A Litany of Self-Inflicted, Own Goal BC NDP Disasters
Andrea Reimer, Vancouver-Little Mountain NDP nomination candidate & future Environment Minister
The roll-out of the campaign to elect Andrea Reimer — a certain future Minister of the Environment, should the NDP be re-elected in October — was little short of a disaster, with the unexpected entry of a sitting Vancouver City Councillor in the, now, race to secure the nomination in Vancouver-Little Mountain.

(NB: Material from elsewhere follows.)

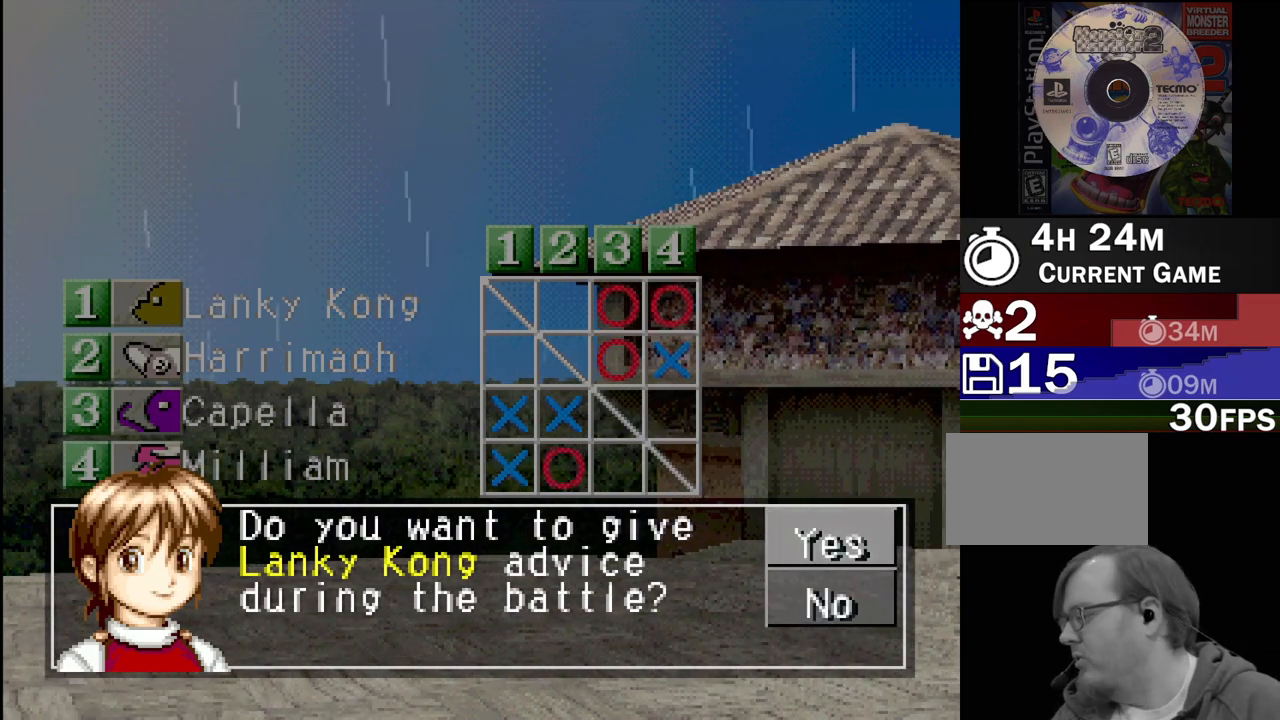
Gameplay with a controller (PlayStation layout); each line is a JSON object with the inputs held at the frame after it. "events" lists button and stick changes between this image and that frame as [ms after this image, input, new state], when the widget could be followed in between. Not read: L3 R3.
{"buttons": [], "events": [[367, "CROSS", "down"], [450, "CROSS", "up"]]}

Mitzi Dean, one in a long line of failed British Columbia Ministers of Children and Family Development
Former Minister of Children and Family Development Mitzi Dean’s failure to keep an eye on her Ministry, as two Indigenous children in Chilliwack died on her watch.
The ongoing — not slated to end anytime soon — weeks’ long, badly mishandled by the Premier melodrama of former BC NDP Finance Minister Selina Robinson’s — for whom there is no love loss between the two, on either side — unfortunate and regrettable leave-taking from, first, Cabinet where she was Minister Responsible for Post Secondary Education, and now from the party itself … what a godawful, effin mess … that reflects badly on the Premier, his caucus and his government.
VanRamblings will have more to say on the matter, in the days to come.
A final, kind of sad note: yesterday, March 6th was Selina Robinson’s 60th birthday.